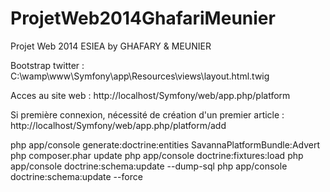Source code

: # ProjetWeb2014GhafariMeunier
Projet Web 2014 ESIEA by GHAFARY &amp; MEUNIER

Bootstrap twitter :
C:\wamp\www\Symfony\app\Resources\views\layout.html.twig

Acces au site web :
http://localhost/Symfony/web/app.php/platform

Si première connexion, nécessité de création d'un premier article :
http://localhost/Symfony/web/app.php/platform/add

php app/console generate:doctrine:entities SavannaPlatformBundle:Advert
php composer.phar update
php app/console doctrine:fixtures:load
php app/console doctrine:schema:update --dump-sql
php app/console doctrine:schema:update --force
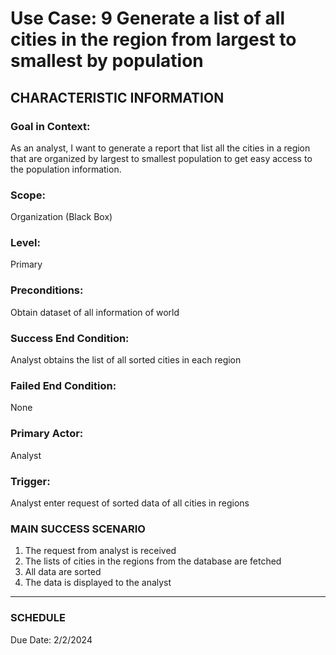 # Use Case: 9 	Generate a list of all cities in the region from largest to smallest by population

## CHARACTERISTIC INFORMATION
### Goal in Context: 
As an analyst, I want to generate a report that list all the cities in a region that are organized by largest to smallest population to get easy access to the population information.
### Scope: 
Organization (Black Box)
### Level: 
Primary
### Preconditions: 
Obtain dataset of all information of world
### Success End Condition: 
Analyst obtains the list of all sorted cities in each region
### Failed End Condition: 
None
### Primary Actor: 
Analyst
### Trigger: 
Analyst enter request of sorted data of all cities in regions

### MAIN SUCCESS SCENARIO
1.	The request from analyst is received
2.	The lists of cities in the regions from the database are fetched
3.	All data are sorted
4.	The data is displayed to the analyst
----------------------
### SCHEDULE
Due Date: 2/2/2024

§ THE PROBLEM:
Starting at the beginning of the rows and ending at the line containing "# Use Case: 9", write the lines out again with "Symfony" switched to "Symfony2" and everything else left unchanged, omitting the pictures.

§ FINAL ANSWER:
Source code

: # ProjetWeb2014GhafariMeunier
Projet Web 2014 ESIEA by GHAFARY &amp; MEUNIER

Bootstrap twitter :
C:\wamp\www\Symfony2\app\Resources\views\layout.html.twig

Acces au site web :
http://localhost/Symfony2/web/app.php/platform

Si première connexion, nécessité de création d'un premier article :
http://localhost/Symfony2/web/app.php/platform/add

php app/console generate:doctrine:entities SavannaPlatformBundle:Advert
php composer.phar update
php app/console doctrine:fixtures:load
php app/console doctrine:schema:update --dump-sql
php app/console doctrine:schema:update --force
 # Use Case: 9 	Generate a list of all cities in the region from largest to smallest by population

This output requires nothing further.